Retirement is for People Over 50

News came out today that swimmer Michael Phelps - of Olympic fame, for those of you who don't follow that - has come out of retirement to compete a next week at a meet.

Of course, now all the speculation is that he will be looking to get himself ready for the Olympics in 2016. In a normal Olympian swimmer's regimen, the year following an Olympics is a light year. The world championships are held in the odd years, but Phelps often takes a year off (right after or the second year after the Olympics) anyway. As a result, he missed about as much hard-core training as he did following the Olympics in 2008.

The biggest change is his age. He will definitely not be the fastest swimmer in the pool, but his regimen and focus might be his strength. If he wants something, he can definitely take it. If he's not in it 100%, then he struggles.

There will be many great swimmers, but Phelps suffers from Tiger Woods-itis: if he isn't competing, swimming just isn't that interesting. Missy Franklin and Ryan Lochte gained popularity in 2012, but Franklin went back to school and Lochte ended up being portrayed like an idiot on reality TV. Phelps is a guy that will draw a crowd even if it's winter in northern Minnesota and there's not a swimming pool to be found.

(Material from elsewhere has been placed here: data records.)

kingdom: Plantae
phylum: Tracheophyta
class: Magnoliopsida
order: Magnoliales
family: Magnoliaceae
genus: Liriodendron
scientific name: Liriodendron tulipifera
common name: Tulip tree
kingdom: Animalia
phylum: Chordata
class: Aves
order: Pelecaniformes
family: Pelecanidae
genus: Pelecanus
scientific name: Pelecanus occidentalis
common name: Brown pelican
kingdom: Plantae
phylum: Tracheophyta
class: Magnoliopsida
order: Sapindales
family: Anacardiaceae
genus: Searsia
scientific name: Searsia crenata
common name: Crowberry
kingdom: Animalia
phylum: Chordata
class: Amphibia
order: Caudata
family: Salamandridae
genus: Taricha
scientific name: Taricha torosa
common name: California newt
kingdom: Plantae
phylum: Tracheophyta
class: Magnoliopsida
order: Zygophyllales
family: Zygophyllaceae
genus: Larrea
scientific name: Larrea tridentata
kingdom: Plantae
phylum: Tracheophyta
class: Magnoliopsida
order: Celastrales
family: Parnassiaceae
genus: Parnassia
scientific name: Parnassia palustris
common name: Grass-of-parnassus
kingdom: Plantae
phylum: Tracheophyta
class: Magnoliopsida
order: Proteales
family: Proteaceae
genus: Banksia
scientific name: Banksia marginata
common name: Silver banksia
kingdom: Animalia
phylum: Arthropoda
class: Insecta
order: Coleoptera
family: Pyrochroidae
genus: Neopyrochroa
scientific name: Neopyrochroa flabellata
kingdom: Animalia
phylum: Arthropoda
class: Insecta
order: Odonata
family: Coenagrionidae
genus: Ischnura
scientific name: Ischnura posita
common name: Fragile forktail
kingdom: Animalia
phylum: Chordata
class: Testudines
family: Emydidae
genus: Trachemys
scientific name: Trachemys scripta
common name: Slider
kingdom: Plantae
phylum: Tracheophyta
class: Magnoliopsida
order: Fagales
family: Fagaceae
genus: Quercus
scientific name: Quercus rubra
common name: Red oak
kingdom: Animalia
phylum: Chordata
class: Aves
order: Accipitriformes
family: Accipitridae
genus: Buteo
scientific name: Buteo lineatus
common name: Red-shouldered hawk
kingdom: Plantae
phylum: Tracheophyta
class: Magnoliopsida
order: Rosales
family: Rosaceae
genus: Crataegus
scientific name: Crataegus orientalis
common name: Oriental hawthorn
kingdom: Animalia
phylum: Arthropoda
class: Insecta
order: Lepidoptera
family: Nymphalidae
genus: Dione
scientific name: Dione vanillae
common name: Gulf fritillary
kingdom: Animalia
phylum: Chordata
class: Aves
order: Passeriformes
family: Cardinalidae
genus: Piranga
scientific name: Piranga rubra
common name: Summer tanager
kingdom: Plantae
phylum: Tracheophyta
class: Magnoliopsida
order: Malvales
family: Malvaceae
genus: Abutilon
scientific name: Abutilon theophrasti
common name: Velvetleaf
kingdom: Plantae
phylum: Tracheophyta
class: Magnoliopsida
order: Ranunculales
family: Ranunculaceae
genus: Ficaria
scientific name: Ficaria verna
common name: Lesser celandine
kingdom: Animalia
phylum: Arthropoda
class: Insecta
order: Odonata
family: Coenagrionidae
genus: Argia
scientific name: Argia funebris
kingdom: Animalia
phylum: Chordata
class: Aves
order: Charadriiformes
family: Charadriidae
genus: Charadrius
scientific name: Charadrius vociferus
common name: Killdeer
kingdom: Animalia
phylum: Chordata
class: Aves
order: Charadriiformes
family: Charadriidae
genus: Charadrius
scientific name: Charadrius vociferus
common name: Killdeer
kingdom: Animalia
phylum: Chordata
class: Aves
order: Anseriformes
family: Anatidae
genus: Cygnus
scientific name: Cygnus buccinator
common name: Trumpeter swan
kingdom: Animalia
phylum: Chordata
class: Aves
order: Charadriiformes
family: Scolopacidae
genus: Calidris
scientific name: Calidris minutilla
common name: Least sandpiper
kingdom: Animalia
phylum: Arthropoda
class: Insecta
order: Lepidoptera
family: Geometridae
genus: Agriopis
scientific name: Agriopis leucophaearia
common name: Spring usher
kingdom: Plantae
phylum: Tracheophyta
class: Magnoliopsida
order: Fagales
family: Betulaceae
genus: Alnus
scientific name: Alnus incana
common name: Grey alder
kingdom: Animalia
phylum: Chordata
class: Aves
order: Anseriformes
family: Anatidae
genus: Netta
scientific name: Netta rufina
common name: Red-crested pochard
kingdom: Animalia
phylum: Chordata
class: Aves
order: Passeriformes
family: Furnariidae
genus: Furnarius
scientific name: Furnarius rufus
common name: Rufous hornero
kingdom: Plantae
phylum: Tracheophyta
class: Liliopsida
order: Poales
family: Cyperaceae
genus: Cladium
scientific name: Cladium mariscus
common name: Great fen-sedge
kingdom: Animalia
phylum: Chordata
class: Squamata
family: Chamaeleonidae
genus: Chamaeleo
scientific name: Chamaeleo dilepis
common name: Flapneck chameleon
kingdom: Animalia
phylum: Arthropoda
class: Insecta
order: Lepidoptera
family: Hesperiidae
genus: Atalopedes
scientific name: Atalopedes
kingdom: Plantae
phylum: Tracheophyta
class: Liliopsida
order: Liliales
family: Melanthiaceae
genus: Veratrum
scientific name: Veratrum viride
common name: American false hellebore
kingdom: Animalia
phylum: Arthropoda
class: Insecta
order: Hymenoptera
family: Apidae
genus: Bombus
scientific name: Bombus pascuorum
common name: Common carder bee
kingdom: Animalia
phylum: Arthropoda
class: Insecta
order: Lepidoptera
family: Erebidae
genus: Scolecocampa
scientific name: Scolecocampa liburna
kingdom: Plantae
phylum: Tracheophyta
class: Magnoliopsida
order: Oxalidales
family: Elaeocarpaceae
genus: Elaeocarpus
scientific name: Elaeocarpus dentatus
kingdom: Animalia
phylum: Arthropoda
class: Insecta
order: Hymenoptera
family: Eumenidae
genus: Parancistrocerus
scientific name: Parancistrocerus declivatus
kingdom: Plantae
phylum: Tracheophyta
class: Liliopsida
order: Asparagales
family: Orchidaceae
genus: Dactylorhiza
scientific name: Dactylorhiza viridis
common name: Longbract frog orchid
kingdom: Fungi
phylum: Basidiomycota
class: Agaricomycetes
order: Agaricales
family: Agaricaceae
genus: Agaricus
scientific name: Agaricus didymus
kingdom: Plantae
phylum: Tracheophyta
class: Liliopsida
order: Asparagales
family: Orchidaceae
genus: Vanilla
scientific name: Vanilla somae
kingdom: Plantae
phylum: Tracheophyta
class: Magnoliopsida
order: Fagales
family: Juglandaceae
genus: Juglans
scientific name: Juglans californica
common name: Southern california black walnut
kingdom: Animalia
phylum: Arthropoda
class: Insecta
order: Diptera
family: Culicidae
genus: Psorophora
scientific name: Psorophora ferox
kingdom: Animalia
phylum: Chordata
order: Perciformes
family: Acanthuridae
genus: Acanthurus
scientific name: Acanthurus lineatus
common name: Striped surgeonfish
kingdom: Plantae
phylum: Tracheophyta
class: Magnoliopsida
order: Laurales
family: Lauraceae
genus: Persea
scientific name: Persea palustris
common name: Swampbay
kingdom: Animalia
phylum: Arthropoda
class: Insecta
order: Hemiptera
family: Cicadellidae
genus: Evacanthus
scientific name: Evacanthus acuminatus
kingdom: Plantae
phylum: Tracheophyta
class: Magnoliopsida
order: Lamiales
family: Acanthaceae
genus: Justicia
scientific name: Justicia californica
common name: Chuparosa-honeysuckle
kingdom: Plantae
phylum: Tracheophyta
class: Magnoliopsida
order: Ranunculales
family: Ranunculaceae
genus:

I posted this earlier, but I was not at all surprised by this decision. Even though all questions about "retirement or Rio" were met with vague or short answers by Phelps, there was no way I thought he wouldn't compete. He will be 32 at the time of competition, which is some athletes' prime of life. He will have a long journey, but it's clear that swimming is his one true love, and it's not easy to walk away from that.